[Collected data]
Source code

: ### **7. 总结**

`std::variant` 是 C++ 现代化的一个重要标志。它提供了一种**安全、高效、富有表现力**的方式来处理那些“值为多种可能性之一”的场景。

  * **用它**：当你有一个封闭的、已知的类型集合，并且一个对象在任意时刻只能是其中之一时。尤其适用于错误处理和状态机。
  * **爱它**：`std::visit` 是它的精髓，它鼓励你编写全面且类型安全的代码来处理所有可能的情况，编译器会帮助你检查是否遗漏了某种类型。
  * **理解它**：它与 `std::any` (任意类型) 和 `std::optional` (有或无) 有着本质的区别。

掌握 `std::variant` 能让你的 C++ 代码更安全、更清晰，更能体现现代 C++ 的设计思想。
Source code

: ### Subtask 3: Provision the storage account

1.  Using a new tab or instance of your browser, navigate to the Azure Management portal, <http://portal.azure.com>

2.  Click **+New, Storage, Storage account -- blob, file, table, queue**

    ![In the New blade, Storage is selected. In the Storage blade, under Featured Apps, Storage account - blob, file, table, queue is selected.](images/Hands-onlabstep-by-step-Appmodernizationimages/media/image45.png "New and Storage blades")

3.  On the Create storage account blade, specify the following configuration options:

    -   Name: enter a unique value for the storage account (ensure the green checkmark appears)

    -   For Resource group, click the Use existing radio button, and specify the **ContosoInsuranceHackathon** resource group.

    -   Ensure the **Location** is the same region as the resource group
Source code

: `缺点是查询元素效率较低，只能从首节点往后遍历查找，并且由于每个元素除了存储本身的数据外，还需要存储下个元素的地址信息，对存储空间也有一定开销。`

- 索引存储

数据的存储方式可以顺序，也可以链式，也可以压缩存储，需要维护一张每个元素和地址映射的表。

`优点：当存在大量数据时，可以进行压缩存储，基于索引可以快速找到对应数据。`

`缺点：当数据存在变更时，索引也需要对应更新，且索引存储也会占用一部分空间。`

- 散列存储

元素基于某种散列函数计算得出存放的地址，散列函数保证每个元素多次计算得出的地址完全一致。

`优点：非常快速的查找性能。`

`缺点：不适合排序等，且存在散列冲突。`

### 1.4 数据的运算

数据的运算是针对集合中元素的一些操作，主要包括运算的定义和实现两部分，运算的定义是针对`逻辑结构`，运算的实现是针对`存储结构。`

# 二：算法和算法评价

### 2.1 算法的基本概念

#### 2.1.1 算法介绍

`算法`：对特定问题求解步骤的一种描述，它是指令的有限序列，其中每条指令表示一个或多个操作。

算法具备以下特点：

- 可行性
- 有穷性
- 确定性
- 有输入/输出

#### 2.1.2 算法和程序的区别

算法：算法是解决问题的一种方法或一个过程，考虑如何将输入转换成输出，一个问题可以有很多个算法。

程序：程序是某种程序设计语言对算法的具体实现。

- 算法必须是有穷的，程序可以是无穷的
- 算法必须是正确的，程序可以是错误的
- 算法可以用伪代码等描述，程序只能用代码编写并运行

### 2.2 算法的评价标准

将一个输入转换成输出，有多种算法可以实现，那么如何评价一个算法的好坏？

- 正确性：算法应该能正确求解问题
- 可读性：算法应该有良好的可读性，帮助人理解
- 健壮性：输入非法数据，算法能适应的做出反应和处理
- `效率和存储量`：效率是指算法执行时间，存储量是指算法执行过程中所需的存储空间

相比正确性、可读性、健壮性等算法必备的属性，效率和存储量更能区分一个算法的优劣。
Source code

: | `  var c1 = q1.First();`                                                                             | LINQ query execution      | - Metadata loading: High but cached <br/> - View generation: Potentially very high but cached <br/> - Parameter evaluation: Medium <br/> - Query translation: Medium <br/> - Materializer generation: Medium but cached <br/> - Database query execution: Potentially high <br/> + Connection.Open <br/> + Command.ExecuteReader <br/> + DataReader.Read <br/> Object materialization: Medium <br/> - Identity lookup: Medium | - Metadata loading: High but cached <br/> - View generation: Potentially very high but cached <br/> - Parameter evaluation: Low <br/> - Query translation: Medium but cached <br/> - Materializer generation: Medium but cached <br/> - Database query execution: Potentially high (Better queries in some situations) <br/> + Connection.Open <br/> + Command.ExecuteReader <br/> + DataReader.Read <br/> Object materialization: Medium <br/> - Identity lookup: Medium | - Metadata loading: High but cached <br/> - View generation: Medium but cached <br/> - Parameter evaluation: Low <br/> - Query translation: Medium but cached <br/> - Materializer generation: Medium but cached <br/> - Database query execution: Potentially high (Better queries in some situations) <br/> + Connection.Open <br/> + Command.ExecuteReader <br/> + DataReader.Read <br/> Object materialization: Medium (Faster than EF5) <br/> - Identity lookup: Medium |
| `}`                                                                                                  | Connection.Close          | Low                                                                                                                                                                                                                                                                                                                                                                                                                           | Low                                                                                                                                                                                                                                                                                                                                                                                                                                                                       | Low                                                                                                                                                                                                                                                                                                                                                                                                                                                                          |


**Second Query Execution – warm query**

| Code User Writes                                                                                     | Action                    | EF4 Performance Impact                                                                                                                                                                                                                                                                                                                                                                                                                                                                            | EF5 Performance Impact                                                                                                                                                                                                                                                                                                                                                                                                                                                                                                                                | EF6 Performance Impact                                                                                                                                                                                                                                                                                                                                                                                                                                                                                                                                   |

AIM OF THE TASK: Pull out each line of the records above that contains the word "blade", and copy it in full.

RESPONSE TO THIS EXERCISE:
    ![In the New blade, Storage is selected. In the Storage blade, under Featured Apps, Storage account - blob, file, table, queue is selected.](images/Hands-onlabstep-by-step-Appmodernizationimages/media/image45.png "New and Storage blades")
3.  On the Create storage account blade, specify the following configuration options:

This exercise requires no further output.